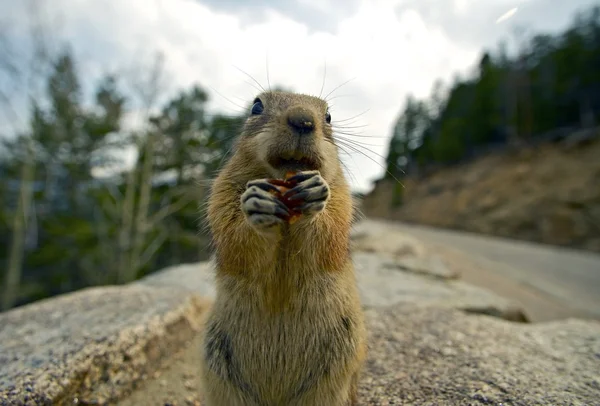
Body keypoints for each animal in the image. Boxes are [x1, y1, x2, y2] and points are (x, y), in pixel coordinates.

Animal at [200, 90, 366, 404]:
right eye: (256, 106)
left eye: (328, 116)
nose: (303, 120)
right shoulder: (221, 193)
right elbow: (233, 234)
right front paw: (256, 205)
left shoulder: (342, 198)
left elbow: (330, 231)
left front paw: (314, 194)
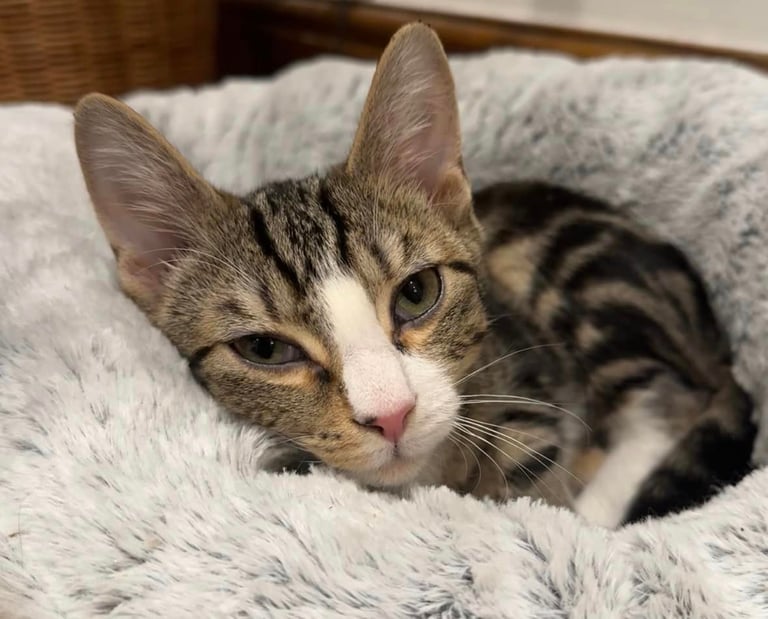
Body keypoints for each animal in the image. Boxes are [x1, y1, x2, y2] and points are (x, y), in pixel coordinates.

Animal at [73, 23, 756, 528]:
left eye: (417, 293)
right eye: (264, 349)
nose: (392, 415)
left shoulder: (526, 389)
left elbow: (529, 496)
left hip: (580, 268)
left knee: (665, 399)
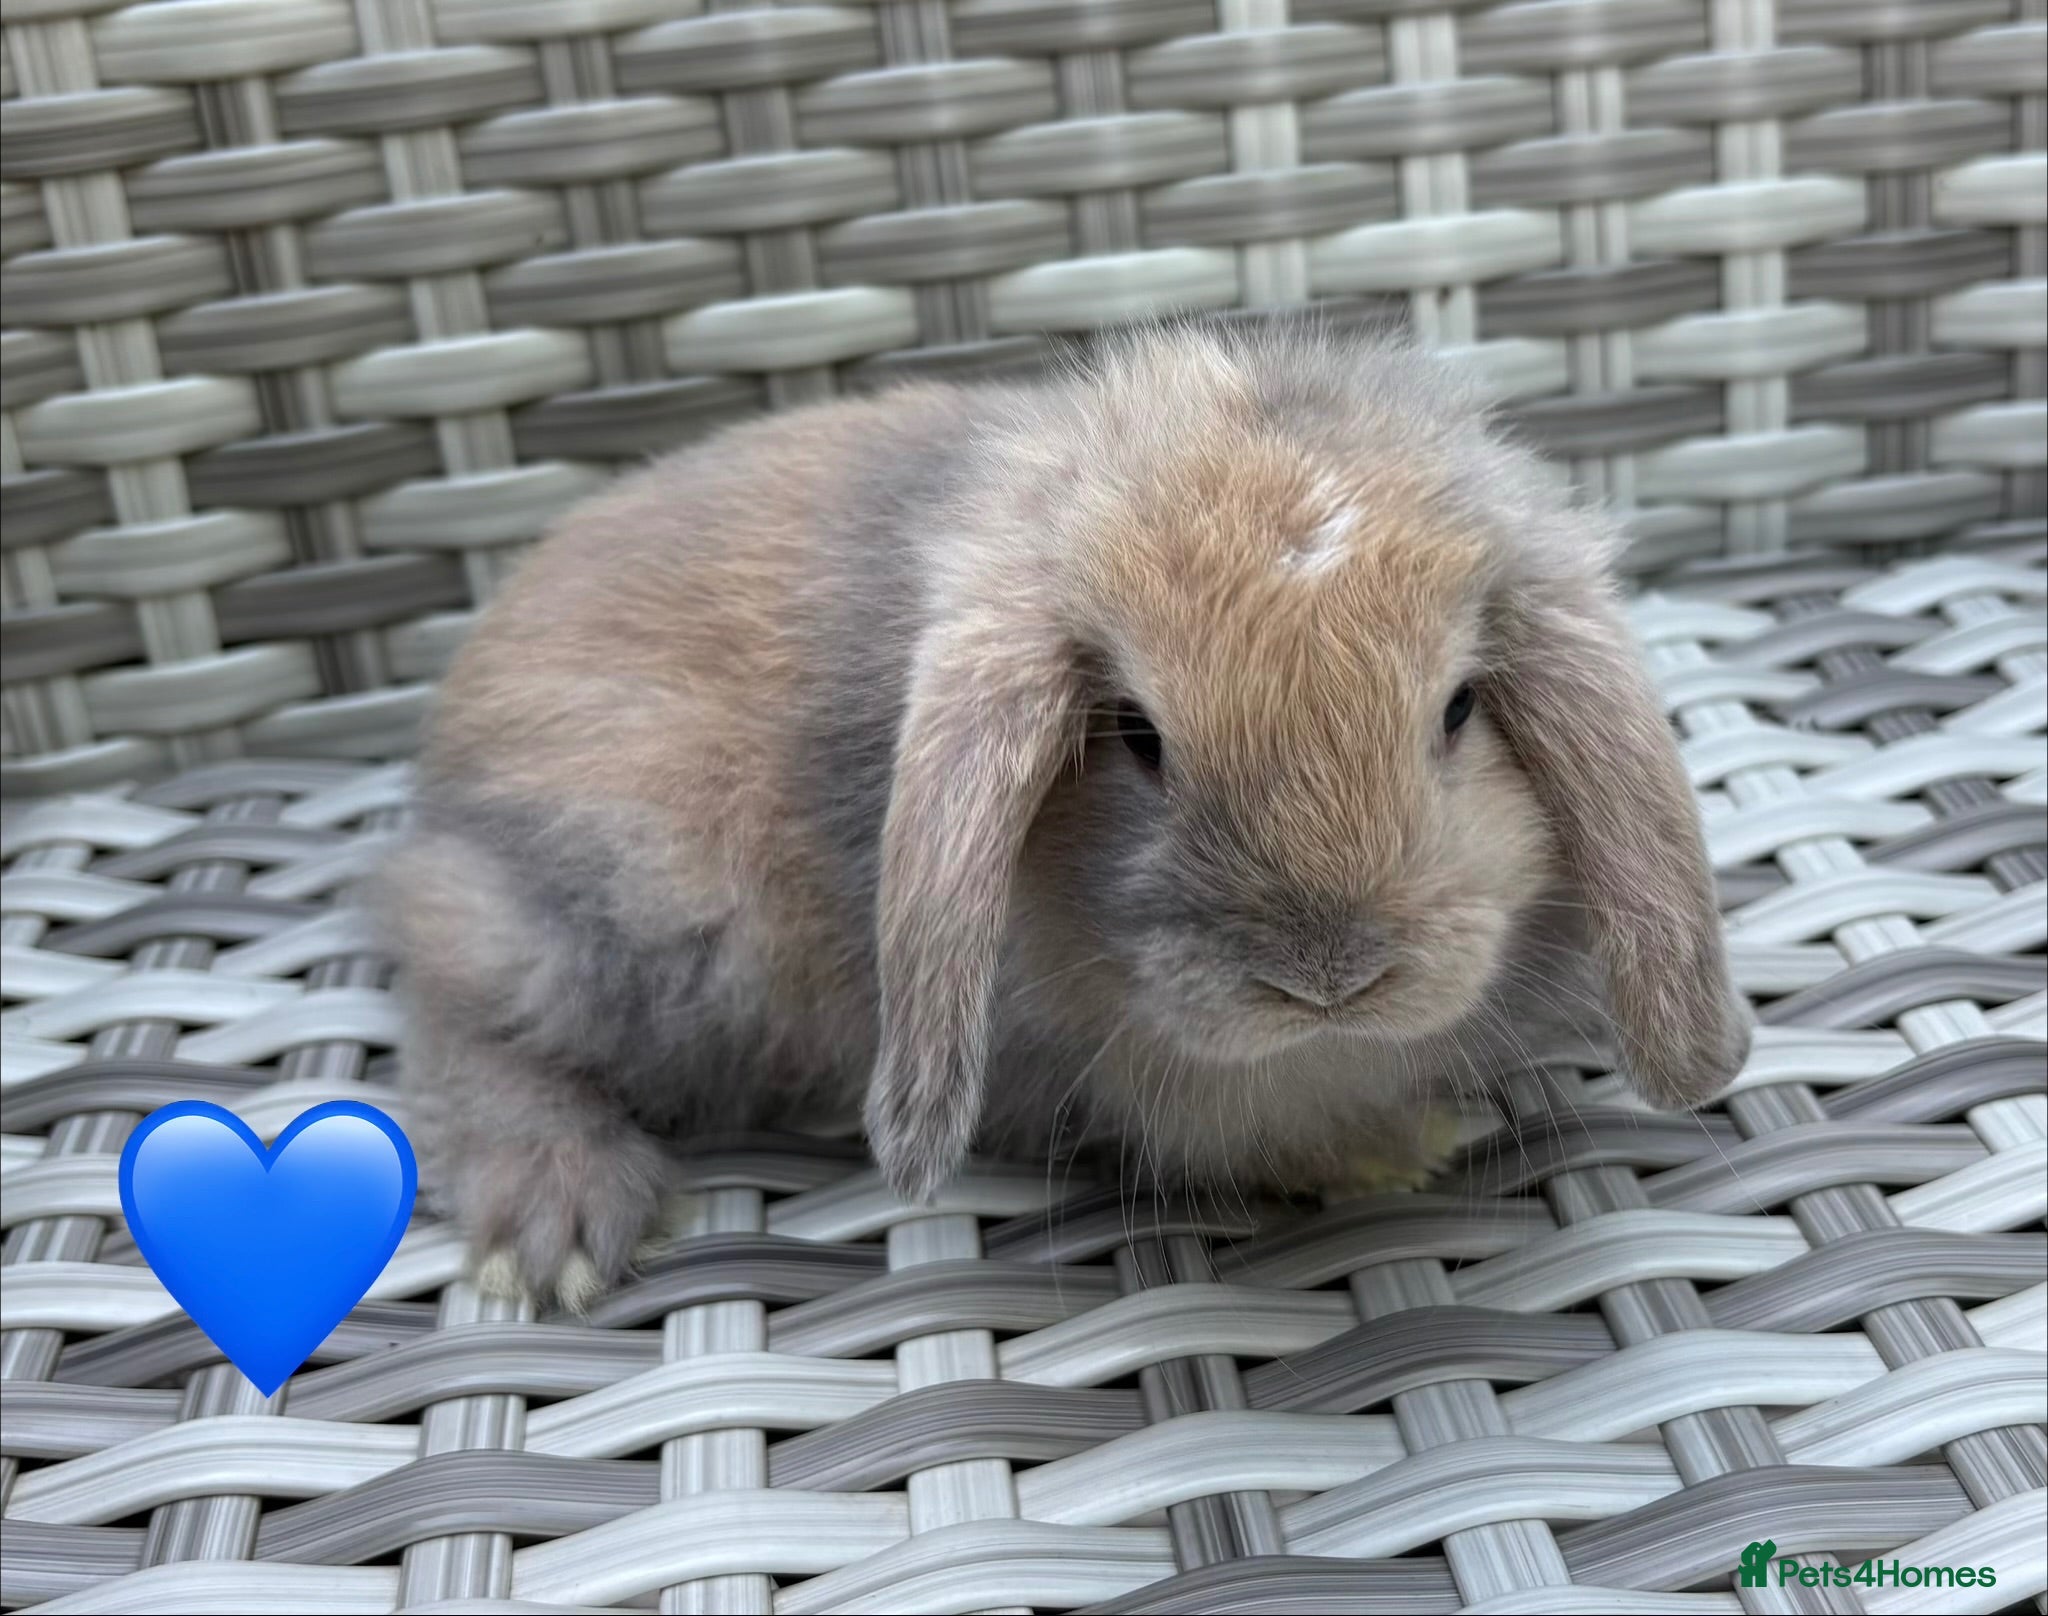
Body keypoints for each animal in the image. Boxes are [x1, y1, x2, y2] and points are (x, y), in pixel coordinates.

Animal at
•••••
◆ **PROBLEM TO WORK ON**:
Your answer should hold every record above, printed exactly and free of pictures.

◆ **RESULT BELOW**:
Body keypoints for each animal in the image. Boxes are [x1, y1, x2, y2] and points are (x, y), in pixel coordinates.

Animal at [200, 90, 366, 404]:
right eye: (256, 106)
left eye: (328, 116)
nose: (303, 120)
right shoulder: (221, 193)
right elbow: (233, 234)
right front paw: (256, 205)
left shoulder: (342, 198)
left elbow: (330, 231)
left front paw: (314, 194)
Body keypoints for each animal in the image. Boxes are [x1, y1, x2, y2] and points are (x, y), in pixel coordinates.

Animal at [73, 23, 756, 528]:
left eye: (417, 293)
right eye: (264, 349)
nose: (392, 415)
left shoulder: (526, 389)
left elbow: (529, 496)
left hip: (580, 268)
left knee: (665, 399)
Body keypoints for each animal in the image. Boxes are [x1, y1, x2, y2] and points are (x, y), in pixel coordinates.

Animal at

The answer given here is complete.